God and Money

Martin Luther once said that there are three conversions necessary in the Christian life: the conversion of the mind, the conversion of the heart, and the conversion of the purse. And he might have added—the purse often seems to lag behind! Even after entrusting other parts of our lives to God, we can find our purse strings to be resistant. And yet, there is something fundamentally backwards about a Christian who is not financially generous. Generosity reflects the grace of our Lord Jesus Christ, who “though he was rich, yet for your sakes he became poor, so that you through his poverty might become rich.”

After our recent sermon series on God and Money, you may sense a conversion of sorts happening in your wallet or pocketbook. I have heard a few such stories from you in the past month. Praise God! If the Holy Spirit is changing your attitude toward money, I would urge you to boldly follow his lead. As an aid in that direction, here is a summary of four things we learned through examining the Scriptures together this April and May.

  1. The Power of Money: When Jesus addresses money in the Sermon on the Mount, he speaks of it as having a power unto itself (Matthew 6:19-24). He notes that we cannot serve both God and Money; rather, Money is a master that seeks to control us and demands our worship—it is a rival deity of sorts. Can you recognize the power of money over your own soul? If so, you would do well to be reminded of the one way to free yourself from its vise-grip: Give it away! If you wish to pursue these insights further, I recommend you pick up a copy of Jacques Ellul’s classic book, Money and Power.

  2. The Concept of Divine Ownership: While we sometimes think of a certain portion of our assets (say, 10%) as belonging to God, and the rest belonging to us, the Scripture is clear that God is the owner of all things. God owns 100% of our financial resources. We serve as stewards (managers) entrusted with God’s wealth. David vividly expressed this reality when collecting money for the building of the temple (1 Chronicles 29:10-25). As he and the people gave generously to the temple project, David noted that their generosity was enabled by God himself: “Everything we have comes from you,” he told the Lord, “and we have given only what comes from your hand.” Have you remembered lately that God owns all your wealth? If so, you are likely experiencing the freedom and joy that come from giving.  

  3. The Benefits of Generosity: In our study of 2 Corinthians 9:6-15, we saw that there are many blessings that go along with giving. Generosity makes us rich in the things that matter—in particular, it draws us closer to God. Generosity pleases God. Generosity results in others thanking and praising Him. Most importantly, generosity points people to Jesus Christ. When we don’t give, we miss out on these wonderful benefits.

  4. The Importance of Tithing: In Malachi 3, God’s people responded to hard times by holding back their tithes and offerings. This angered the LORD, who accused them of robbing Him and cursed them for their disobedience. God challenged Israel to test him by bringing the whole tithe into the storehouse, at which point he would pour out blessings. This passage indicates that tithing is a matter of trust. To give 10% of what we have to God is not always easy, particularly in hard times. Yet, when we trust God and tithe to him, we are to expect his blessing. 

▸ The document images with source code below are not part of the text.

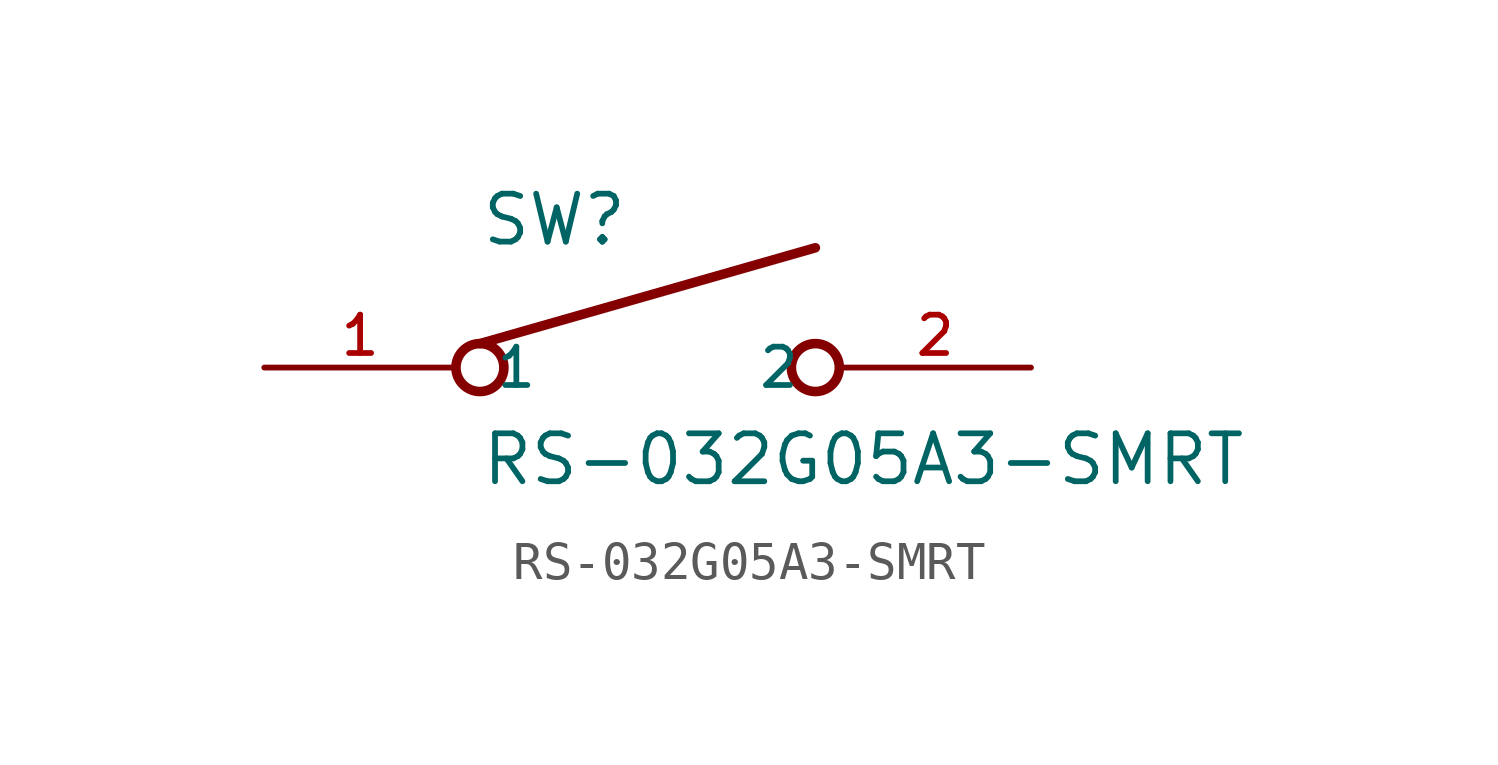
<source format=kicad_sym>
(kicad_symbol_lib
  (version 20211014)
  (generator kicad_symbol_editor)
  (symbol "RS-032G05A3-SMRT"
    (pin_names
      (offset 1.016))
    (property "Reference" "SW"
      (at -4.446 3.175 0)
      (effects (font (size 1.27 1.27)) (justify bottom left)))
    (property "Value" "RS-032G05A3-SMRT"
      (at -4.447 -3.176 0)
      (effects (font (size 1.27 1.27)) (justify bottom left)))
    (symbol "RS-032G05A3-SMRT_0_0"
      (circle (center -4.445 0.0) (radius 0.635) (stroke (width 0.254)) (fill (type none)))
      (circle (center 4.445 0.0) (radius 0.635) (stroke (width 0.254)) (fill (type none)))
      (polyline (pts (xy -4.445 0.635) (xy 4.445 3.175)) (stroke (width 0.254)))
      (pin passive line (at -10.16 0.0 0) (length 5.08) (name "1" (effects (font (size 1.016 1.016)))) (number "1" (effects (font (size 1.016 1.016)))))
      (pin passive line (at 10.16 0.0 180.0) (length 5.08) (name "2" (effects (font (size 1.016 1.016)))) (number "2" (effects (font (size 1.016 1.016))))))))
</source>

Some might ask: Malachi is an Old Testament passage. Is tithing (giving 10% to the Lord) a practice still required of believers today? Well, the New Testament does not explicitly command tithing, but a study of tithing does reveal it to be a practice to which Christians would do well to adhere, for various reasons. The practice of tithing preceded the giving of the Law (Genesis 14:20), was later commanded in the Mosaic Law (Leviticus 27:30-32), was endorsed by Jesus himself (Matthew 23:23), and is consistent with New Testament commands about proportional giving (e.g., 1 Corinthians 16:4 and 2 Corinthians 8:12). In light of the greater grace revealed in Jesus Christ to us post-resurrection believers, it would be strange if we gave less than the Old Testament saints, who saw in only in shadow form what has been so clearly shown to us. I would encourage us all to tithe, giving 10% of our gross income, off the top, to our local church. Beyond the tithe, let us give to missionaries, the poor, and other church needs, as the Lord leads.  

Giving is not easy, but it is right. God has designed us to be generous, and when we are, we experience life as he intends. Let’s be praying that God would extend his grace into our purses and pockets, that we might give generously, and that we might be full of the joy and freedom for which we are made. I’ll pray for you in this regard. Please also pray for me.